### EXERCISES TO COMPLETE
1) In the thread on out-of-order class definitions, on what Python version and platform was the workaround tested?
2) Rewrite the paragraph beginning "Namespaces in Python are dictionaries" from the thread on out-of-order class definitions as a short bulleted list that keeps its main facts.
3) Pick up the thread on out-of-order class definitions after its final line and continue it.

The following code:
class ParentModel(models.Model):
pass
class ChildA(ChildB):
pass
class ChildB(ParentModel):
pass
Obviously fails with the message.
NameError: name "ChildB" is not defined
Is there anyway to get around this issue, without actually reordering the class definitions? (The code is auto-generated, about 45K lines, and the order of classes is random).
Perfectionists look away!!
This is a workaround (hack); the solution would be to solve the incorrect declaration order.
WARNING: This is extremely daft.
Concept:
Imagine a namespace where anything can exist. Literally anything that is asked of it. Not the smartest thing usually but out-of-order declaration isn't smart either, so why not?
The key problem of out-of-sequence classes is that dependent classes were being defined before their dependencies, the base classes. At that point of evaluation, the base classes are undefined resulting in a NameError.
Wrapping each class in try except statements would take as much effort as rewriting the module anyway, so that can be dismissed out of hand.
A more efficient (in terms of programmer time) means of suppressing NameError must be used. This can be achieved by making the namespace totally permissible, as in, if a lookup object doesn't exist, it should be created thereby avoiding a NameError. This is the obvious danger of this approach as a lookup becomes a creation.
Implementation:
Namespaces in Python are dictionaries, I believe, and dictionaries methods can be overloaded, including the lookup function: __getitem__. So mr_agreeable is a dictionary subclass with an overloaded __getitem__ method which automatically creates a blank class when a lookup key doesn't exist. An instance of mr_agreeable is passed to execfile as the namespace for the classes.py script. The objects (aside from the builtins) created execfile call are merged with the globals() dict of the calling script: hack.py.
This works because Python doesn't care if class' base classes are changed after the fact.
This may be implementation dependent, I don't know. Tested on: Python 2.7.3 64bit on Win7 64bit.
Assuming your out-of-order classes are defined in classes.py:
class ParentModel(object):
name = "parentmodel"
class ChildC(ChildA):
name = "childc"
class ChildA(ChildB):
name = "childa"
class ChildB(ParentModel):
name = "childb"

### DATA EXCERPTS

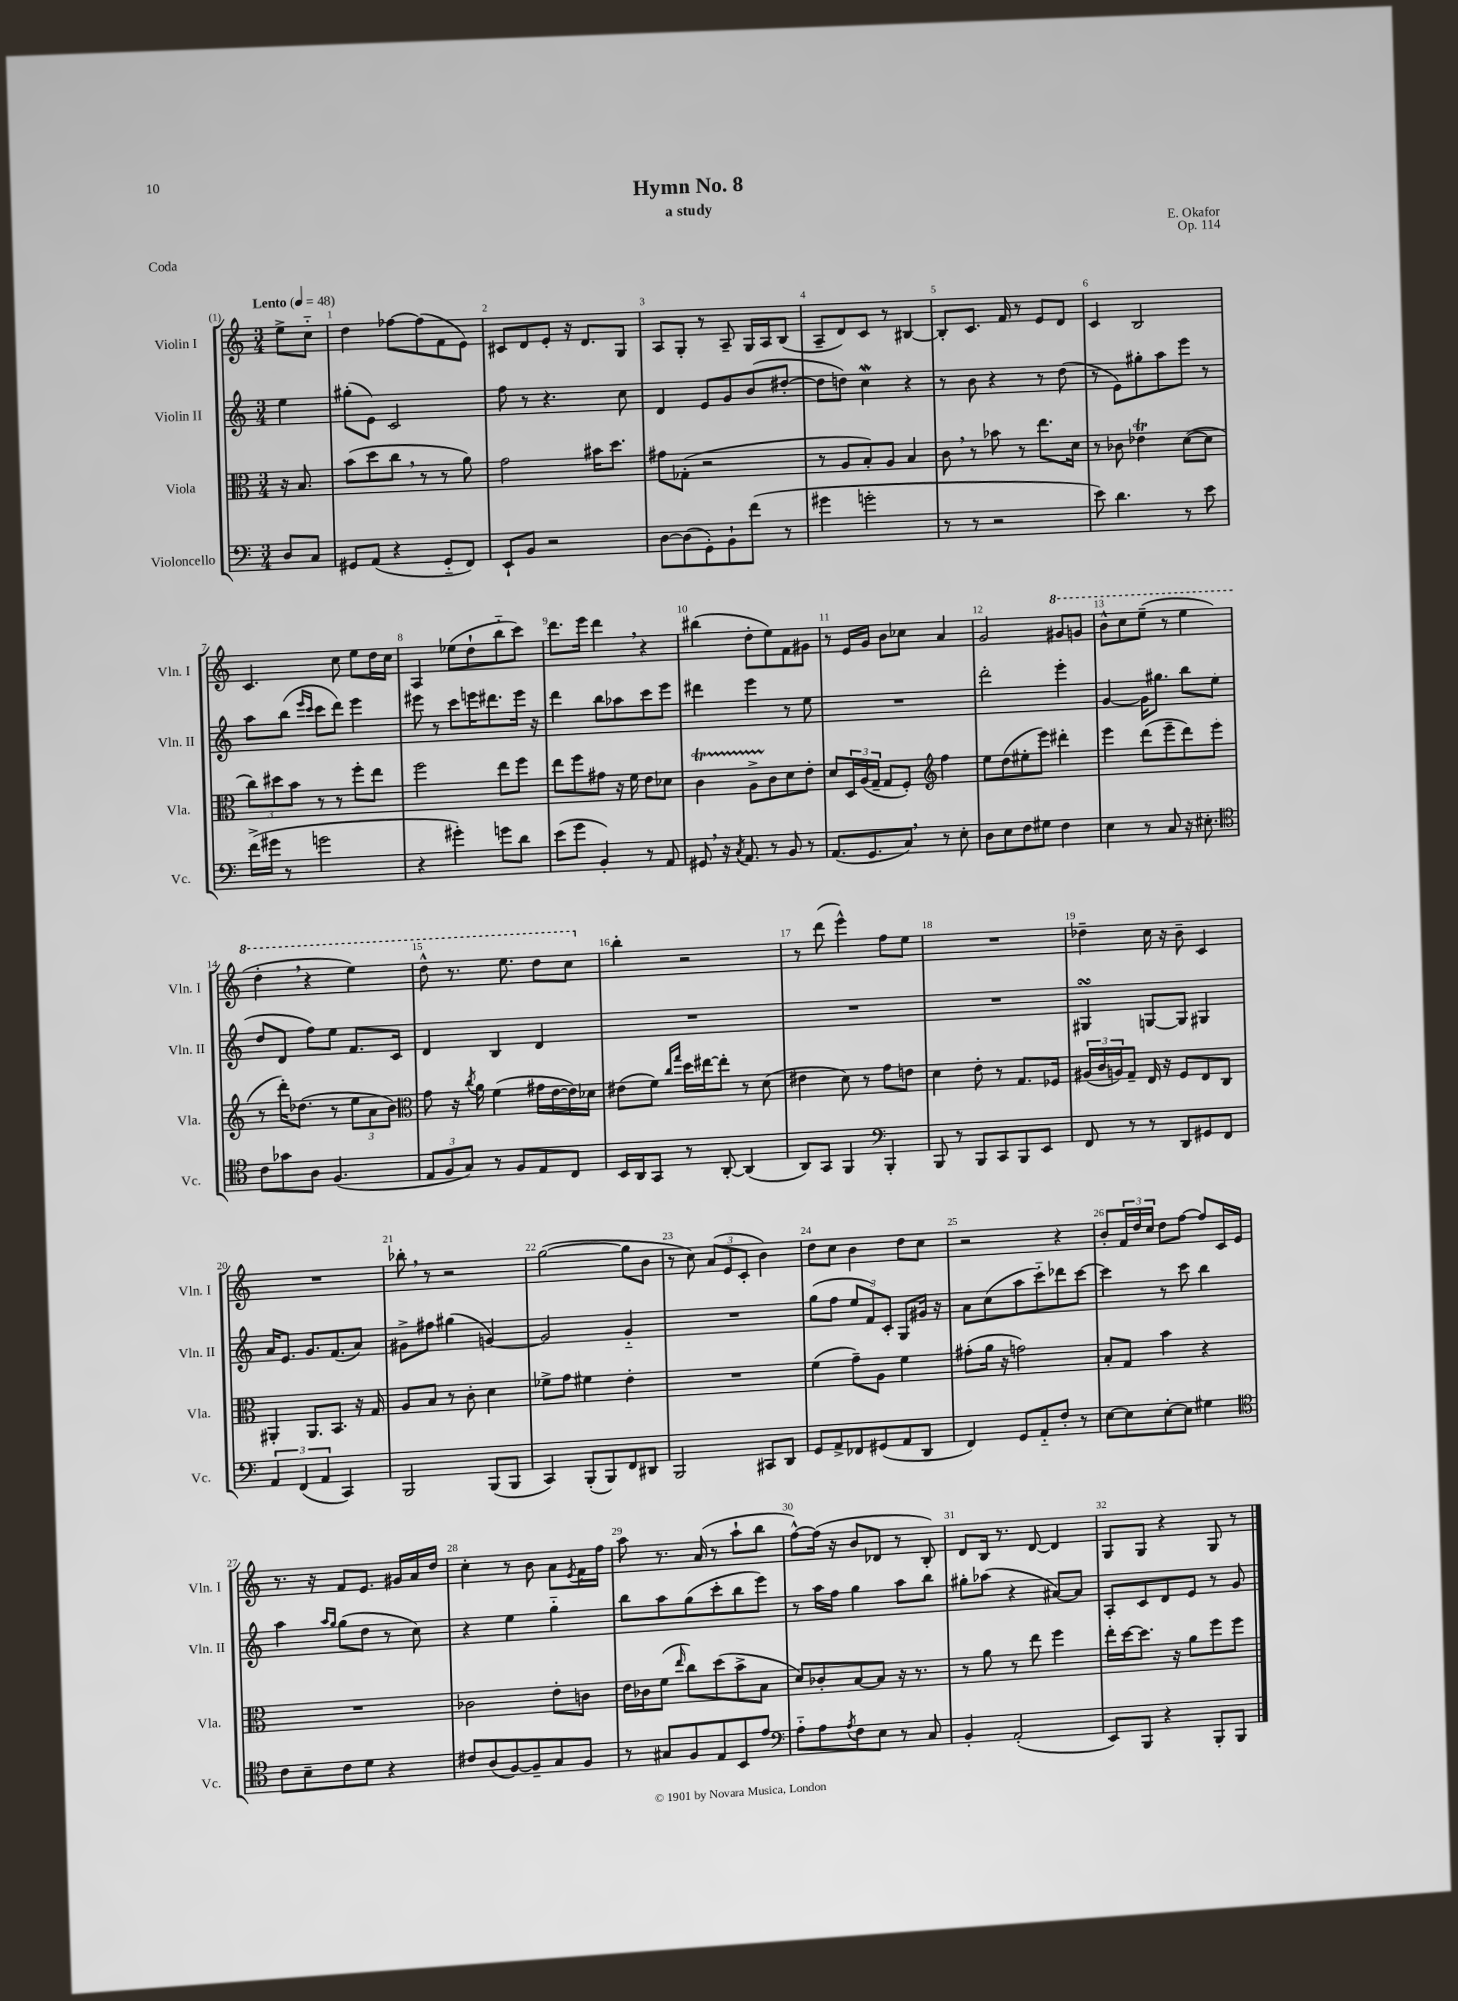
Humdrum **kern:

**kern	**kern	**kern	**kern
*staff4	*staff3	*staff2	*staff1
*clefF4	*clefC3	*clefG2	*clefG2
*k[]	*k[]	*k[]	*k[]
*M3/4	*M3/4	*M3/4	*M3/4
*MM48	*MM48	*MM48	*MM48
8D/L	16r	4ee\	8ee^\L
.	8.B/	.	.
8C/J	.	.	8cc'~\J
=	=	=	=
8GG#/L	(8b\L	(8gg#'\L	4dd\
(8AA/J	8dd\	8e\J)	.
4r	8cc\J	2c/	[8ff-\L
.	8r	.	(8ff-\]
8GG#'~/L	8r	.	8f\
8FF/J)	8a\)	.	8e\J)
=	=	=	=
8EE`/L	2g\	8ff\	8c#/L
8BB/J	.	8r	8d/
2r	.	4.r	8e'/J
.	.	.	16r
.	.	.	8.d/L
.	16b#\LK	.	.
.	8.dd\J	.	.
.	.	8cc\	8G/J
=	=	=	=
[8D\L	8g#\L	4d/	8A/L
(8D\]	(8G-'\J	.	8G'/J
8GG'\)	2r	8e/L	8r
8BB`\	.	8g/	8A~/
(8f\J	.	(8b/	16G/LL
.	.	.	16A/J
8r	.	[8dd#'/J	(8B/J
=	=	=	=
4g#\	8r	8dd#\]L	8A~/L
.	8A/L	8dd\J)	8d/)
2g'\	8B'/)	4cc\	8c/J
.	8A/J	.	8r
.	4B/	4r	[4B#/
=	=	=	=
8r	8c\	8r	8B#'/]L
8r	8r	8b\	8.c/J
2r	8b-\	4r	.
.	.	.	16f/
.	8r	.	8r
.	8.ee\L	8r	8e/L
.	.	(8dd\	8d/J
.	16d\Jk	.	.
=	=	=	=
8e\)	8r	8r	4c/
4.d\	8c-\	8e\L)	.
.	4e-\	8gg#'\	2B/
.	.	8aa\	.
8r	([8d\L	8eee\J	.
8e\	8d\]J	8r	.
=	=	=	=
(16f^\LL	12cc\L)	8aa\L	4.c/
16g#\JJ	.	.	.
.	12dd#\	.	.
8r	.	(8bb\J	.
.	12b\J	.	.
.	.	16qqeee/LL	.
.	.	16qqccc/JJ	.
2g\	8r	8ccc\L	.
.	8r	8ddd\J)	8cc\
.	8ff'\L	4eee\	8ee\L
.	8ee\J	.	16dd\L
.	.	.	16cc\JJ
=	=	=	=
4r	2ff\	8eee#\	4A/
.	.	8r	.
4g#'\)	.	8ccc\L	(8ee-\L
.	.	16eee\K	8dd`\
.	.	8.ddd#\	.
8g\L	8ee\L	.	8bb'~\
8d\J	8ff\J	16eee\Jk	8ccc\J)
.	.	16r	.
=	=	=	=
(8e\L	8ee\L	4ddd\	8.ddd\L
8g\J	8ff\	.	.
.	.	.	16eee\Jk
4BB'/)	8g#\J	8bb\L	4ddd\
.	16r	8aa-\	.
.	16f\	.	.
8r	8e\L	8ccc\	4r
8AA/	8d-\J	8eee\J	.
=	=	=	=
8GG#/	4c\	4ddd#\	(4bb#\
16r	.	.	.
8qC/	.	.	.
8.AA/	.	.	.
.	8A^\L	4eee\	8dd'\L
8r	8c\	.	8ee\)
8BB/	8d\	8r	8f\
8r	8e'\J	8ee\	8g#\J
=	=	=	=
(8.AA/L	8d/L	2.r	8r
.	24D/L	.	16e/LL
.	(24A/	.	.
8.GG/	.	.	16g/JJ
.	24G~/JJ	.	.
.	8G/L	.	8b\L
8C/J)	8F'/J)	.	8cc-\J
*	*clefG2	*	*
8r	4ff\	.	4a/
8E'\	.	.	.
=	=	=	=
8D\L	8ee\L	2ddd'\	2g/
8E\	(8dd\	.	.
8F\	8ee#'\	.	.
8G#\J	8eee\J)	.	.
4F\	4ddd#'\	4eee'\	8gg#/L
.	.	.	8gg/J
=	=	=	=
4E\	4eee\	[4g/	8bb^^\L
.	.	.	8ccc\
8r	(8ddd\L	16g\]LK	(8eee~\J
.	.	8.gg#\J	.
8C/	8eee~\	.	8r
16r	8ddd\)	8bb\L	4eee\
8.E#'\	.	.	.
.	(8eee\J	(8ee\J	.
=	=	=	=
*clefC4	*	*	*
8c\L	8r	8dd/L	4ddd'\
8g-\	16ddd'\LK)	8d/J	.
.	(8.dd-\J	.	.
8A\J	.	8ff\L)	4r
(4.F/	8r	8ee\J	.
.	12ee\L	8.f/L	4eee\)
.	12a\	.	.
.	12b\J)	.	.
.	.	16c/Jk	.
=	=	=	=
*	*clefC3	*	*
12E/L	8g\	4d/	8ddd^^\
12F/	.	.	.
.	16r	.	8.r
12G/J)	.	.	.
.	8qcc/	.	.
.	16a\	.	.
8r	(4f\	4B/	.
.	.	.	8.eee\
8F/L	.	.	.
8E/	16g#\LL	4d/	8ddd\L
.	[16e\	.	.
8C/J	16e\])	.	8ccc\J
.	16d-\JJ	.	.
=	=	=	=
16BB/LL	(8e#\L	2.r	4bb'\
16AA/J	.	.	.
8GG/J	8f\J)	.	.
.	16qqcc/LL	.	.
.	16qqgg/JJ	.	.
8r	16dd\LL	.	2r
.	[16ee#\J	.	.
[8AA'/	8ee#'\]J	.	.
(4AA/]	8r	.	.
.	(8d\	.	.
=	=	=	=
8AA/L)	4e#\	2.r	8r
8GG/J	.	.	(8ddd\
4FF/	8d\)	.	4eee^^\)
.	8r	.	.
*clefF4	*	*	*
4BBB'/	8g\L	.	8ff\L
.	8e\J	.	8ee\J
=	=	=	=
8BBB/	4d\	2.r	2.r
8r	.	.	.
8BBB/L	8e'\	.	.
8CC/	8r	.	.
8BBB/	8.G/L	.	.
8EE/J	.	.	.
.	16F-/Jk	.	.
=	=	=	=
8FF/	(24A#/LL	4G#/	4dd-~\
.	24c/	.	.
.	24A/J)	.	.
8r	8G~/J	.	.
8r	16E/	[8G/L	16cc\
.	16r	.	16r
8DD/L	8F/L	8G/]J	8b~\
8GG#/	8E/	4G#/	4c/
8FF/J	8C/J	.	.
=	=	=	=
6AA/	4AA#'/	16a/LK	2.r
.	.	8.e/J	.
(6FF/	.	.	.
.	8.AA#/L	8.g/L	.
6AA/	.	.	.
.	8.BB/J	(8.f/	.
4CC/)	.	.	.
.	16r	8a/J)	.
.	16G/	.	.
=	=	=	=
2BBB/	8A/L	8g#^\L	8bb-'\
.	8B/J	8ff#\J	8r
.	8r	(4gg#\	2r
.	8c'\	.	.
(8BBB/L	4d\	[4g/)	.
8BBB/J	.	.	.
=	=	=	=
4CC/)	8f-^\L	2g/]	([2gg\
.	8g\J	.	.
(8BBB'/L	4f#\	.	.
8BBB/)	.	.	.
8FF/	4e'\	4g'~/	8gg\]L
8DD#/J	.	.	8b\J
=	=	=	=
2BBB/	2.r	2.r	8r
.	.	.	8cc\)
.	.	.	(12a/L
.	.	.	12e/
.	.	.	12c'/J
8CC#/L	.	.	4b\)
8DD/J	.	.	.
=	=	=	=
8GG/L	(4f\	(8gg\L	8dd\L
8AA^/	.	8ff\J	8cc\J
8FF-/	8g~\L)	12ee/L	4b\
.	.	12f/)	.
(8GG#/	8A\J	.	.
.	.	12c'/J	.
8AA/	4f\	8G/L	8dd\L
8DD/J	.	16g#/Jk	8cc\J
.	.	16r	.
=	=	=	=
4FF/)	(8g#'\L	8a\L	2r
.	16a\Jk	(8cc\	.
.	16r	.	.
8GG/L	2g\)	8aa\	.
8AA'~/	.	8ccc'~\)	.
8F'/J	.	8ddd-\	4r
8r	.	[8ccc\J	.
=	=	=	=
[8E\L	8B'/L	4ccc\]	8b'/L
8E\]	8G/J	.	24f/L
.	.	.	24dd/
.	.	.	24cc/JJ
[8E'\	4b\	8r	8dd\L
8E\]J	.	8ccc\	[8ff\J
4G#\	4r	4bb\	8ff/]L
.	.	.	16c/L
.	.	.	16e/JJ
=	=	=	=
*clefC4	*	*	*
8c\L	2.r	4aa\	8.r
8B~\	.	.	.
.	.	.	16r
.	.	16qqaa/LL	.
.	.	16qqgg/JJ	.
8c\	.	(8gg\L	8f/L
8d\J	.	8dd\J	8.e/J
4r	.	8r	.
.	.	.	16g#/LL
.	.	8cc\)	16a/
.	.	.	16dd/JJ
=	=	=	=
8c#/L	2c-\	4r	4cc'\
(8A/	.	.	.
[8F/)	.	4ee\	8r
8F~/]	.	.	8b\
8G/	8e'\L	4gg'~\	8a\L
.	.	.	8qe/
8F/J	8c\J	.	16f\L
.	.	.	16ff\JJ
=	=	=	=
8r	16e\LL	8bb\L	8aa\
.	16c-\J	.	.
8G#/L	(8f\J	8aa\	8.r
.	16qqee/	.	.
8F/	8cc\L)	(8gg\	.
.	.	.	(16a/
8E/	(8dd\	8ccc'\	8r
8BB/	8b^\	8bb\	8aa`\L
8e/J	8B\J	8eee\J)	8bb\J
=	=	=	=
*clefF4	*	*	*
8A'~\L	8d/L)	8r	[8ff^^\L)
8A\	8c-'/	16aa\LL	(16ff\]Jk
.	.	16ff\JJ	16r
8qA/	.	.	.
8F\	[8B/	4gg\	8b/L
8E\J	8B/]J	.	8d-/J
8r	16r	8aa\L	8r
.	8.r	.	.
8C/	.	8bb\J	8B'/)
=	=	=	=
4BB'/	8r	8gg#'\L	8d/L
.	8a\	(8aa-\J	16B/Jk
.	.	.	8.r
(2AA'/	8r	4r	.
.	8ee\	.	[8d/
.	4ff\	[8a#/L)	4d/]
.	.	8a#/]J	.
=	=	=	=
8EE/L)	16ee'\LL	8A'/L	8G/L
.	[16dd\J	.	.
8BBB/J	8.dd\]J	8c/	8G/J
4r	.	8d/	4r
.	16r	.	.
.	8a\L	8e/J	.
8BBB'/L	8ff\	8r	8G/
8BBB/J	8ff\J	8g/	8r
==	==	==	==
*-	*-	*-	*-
==
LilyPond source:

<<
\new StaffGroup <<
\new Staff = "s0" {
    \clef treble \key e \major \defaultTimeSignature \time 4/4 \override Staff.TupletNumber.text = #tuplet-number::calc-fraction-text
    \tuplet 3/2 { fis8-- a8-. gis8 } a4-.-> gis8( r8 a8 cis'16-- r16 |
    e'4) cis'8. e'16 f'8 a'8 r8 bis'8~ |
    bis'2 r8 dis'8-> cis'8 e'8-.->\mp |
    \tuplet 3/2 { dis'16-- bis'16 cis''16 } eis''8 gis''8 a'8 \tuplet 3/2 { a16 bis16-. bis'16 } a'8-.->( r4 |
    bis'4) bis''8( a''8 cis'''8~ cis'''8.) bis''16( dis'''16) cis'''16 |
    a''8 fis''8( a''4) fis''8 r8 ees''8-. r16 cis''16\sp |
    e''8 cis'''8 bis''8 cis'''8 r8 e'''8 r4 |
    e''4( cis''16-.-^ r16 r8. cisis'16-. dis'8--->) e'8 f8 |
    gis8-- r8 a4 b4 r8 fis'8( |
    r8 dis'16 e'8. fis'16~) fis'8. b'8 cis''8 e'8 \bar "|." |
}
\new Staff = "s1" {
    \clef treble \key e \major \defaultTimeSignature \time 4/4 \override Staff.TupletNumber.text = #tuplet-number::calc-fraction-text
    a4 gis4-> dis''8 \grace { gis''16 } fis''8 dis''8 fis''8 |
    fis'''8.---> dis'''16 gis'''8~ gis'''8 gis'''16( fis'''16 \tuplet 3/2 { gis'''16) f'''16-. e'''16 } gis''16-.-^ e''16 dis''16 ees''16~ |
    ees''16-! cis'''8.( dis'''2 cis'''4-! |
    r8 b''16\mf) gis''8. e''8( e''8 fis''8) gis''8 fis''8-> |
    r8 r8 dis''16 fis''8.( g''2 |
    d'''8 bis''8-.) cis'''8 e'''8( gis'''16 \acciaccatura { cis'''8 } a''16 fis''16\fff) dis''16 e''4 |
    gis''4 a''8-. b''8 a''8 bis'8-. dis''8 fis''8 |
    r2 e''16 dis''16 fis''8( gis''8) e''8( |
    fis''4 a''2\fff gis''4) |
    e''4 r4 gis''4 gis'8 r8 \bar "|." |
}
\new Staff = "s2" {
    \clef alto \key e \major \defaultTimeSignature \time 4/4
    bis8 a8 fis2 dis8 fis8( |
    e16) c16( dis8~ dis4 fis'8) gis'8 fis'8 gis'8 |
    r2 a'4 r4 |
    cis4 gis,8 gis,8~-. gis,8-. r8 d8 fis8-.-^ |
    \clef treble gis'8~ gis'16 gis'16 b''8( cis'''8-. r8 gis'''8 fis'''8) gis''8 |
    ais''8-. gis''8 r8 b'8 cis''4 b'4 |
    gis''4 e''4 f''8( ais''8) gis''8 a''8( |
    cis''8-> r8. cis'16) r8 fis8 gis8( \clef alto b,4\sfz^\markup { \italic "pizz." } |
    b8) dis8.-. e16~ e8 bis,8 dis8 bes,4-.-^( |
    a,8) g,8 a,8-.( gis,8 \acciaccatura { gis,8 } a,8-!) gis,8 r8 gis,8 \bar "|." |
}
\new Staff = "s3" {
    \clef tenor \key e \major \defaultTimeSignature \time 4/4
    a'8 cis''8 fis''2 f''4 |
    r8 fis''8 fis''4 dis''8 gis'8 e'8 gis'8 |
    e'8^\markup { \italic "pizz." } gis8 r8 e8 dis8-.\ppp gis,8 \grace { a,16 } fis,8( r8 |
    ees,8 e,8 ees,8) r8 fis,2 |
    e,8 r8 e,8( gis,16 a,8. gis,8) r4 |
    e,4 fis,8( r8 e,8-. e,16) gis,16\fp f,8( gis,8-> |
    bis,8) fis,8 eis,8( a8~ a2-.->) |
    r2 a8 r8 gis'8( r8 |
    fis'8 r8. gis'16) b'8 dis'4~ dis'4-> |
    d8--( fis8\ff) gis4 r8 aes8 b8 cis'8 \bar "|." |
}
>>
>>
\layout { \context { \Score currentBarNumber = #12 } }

### WRITTEN ANSWERS
1) Python 2.7.3 64-bit on 64-bit Windows 7.

2)
- Python namespaces are dictionaries (the author believes), and dictionary methods, including the lookup method __getitem__, can be overloaded.
- mr_agreeable is a dictionary subclass whose overloaded __getitem__ automatically creates a blank class when a lookup key does not exist.
- An instance of mr_agreeable is passed to execfile as the namespace for the classes.py script.
- The objects other than builtins that the execfile call creates are merged into the globals() dict of the calling script, hack.py.

3)
The loader script, lets call it hack.py:
from random import randint
from codecs import encode
class mr_agreeable(dict):
sin_counter = 0
nutty_factor = 0
rdict = {0 : (0, 9), 200 : (10, 14), 500 : (15, 16), 550 : (17, 22)}
def __getitem__(self, key):
class tmp(object):
pass
tmp.__name__ = key
if(not key in self.keys()):
self.prognosis()
print self.insanity()
return self.setdefault(key, tmp)
def prognosis(self):
self.sin_counter += 1
self.nutty_factor = max(filter(lambda x: x < self.sin_counter, self.rdict.keys()))
def insanity(self):
insane_strs = \
[
"Nofbyhgryl", "Fher, jul abg?", "Sbe fher", "Fbhaqf terng", "Qrsvangryl", "Pbhyqa'g nterr zber",
"Jung pbhyq tb jebat?", "Bxl Qbnxl", "Lrc", "V srry gur fnzr jnl", "Zneel zl qnhtugre",
"Znlor lbh fubhyq svk gung", "1 AnzrReebe vf bar gbb znal naq n 1000'f abg rabhtu", "V'ir qbar qvegvre guvatf",
"Gur ebbz vf fgnegvat gb fcva", "Cebonoyl abg", "Npghnyyl, ab ..... nyevtug gura", "ZNXR VG FGBC",
"BU TBQ AB", "CYRNFR AB", "LBH'ER OERNXVAT CLGUBA", "GUVF VF ABG PBAFRAGHNY", "V'Z GRYYVAT THVQB!!"
]
return encode("ze_nterrnoyr: " + insane_strs[randint(*self.rdict[self.nutty_factor])], "rot13")
def the_act():
ns = mr_agreeable()
execfile("classes.py", ns)
hostages = list(set(ns.keys()) - set(["__builtins__", "object"]))
globals().update([(key, ns[key]) for key in hostages])
the_act()
mr_agreeable acts as the permissible namespace to the complied classes.py. He reminds you this is bad form.
My previous answer showed a loader script that executed the out of order script in execfile but provided a dynamic name space that created placeholder classes (these are typically base classes sourced before they are defined). It then loaded the changes from this name space in the loader's global namespace.
This approach has two problems:
1) Its a hack
2) The assumed class of the placeholders is the object class. So when:
class ChildC(ChildA):
name = "childc"
is evaluated, the namespace detects ChildA is undefined and so creates a placeholder class (an object subclass). When ChildA is actually defined (in the out-of-order script), it might be of a different base class than object and so rebasing ChildC to the new ChildA will fail if ChildA's base is not the object class (what ChildC was originally created with). See this for more info.
So I created a new script, which actually rewrites the input out-of-order script using a similar concept to the previous hack and this script. The new script is used by calling:
python mr_agreeable.py -i out_of_order.py -o ordered.py
mr_agreeable.py:
import os
import sys
from codecs import encode
from random import randint
import getopt
import inspect
import types
__doc__ = \
'''
A python script that re-orders out of sequence class defintions
'''
class rebase_meta(type):
'''
Rebase metaclass
Automatically rebases classes created with this metaclass upon
modification of classes base classes
'''
org_base_classes = {}
org_base_classes_subs = {}
base_classes = {}
base_classes_subs = {}
mod_loaded = False
mod_name = ""
mod_name_space = {}
def __init__(cls, cls_name, cls_bases, cls_dct):
#print "Making class: %s" % cls_name
super(rebase_meta, cls).__init__(cls_name, cls_bases, cls_dct)
# Remove the old base sub class listings
bases = rebase_meta.base_classes_subs.items()
for (base_cls_name, sub_dict) in bases:
sub_dict.pop(cls_name, None)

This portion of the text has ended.